Controlling Chiral Organization of Molecular Rods on Au(111) by Molecular Design
journal contributionposted on 06.04.2011, 00:00 by Martin M. Knudsen, Nataliya Kalashnyk, Federico Masini, Jacob R. Cramer, Erik Lægsgaard, Flemming Besenbacher, Trolle R. Linderoth, Kurt V. Gothelf
Chiral self-assembled structures formed from organic molecules adsorbed on surfaces have been the subject of intense investigation in the recent decade, owing both to relevance in applications such as enantiospecific heterogeneous catalysis or chiral separation as well as to fundamental interest, for example, in relation to the origin of biomolecular homochirality. A central target is rational design of molecular building blocks allowing transfer of chirality from the molecular to the supramolecular level. We previously studied the surface self-assembly of a class of linear compounds based on an oligo(phenylene ethynylene) backbone, which were shown to form a characteristic windmill adsorption pattern on the Au(111) surface. However, since these prochiral compounds were intrinsically achiral, domains with oppositely oriented windmill motifs and related conformational surface enantiomers were always realized in equal proportion.
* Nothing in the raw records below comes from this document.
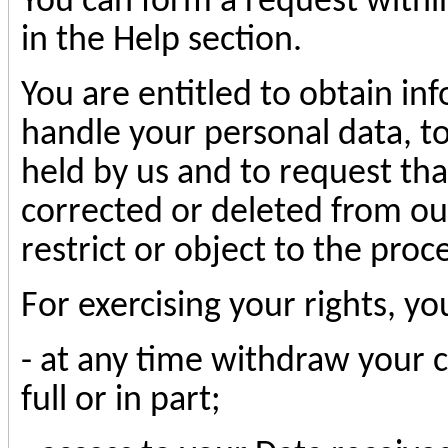
You can form a request withi
in the Help section.
You are entitled to obtain i
handle your personal data, to
held by us and to request th
corrected or deleted from our
restrict or object to the proc
For exercising your rights, yo
- at any time withdraw your c
full or in part;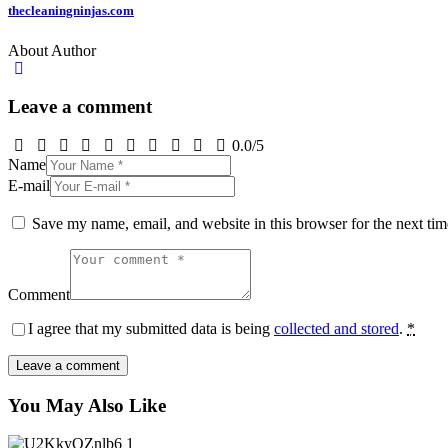
thecleaningninjas.com
About Author
Leave a comment
0.0
/
5
Name
E-mail
Save my name, email, and website in this browser for the next ti
Comment
I agree that my submitted data is being
collected and stored
.
*
You May Also Like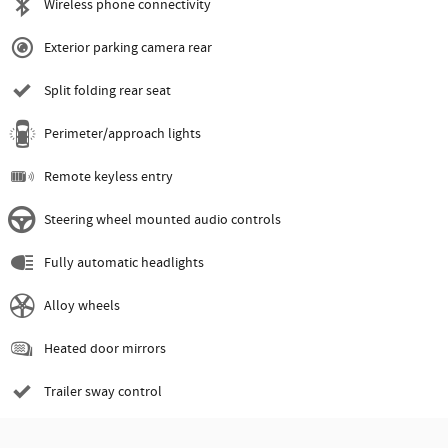
Wireless phone connectivity
Exterior parking camera rear
Split folding rear seat
Perimeter/approach lights
Remote keyless entry
Steering wheel mounted audio controls
Fully automatic headlights
Alloy wheels
Heated door mirrors
Trailer sway control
Here we report on the enantioselective, high yield chemical synthesis of a structurally related but intrinsically chiral compound in which two peripheral tert-butyl substituents are replaced by sec-butyl groups, each containing an (S) chiral center. Using scanning tunneling microscopy under ultrahigh vacuum conditions, we characterize the adsorption structures formed from this compound on the Au(111) surface. The perturbation introduced by the modified molecular design is found to be sufficiently small so structures form that are closely analogous to those observed for the original tert-butyl substituted compound. However, as demonstrated from careful statistical analysis of high-resolution STM images, the introduction of the two chiral (S)-sec-butyl substituents leads to a strong preference for windmill motifs with one orientation, demonstrating control of the chiral organization of the molecular backbones through rational molecular design.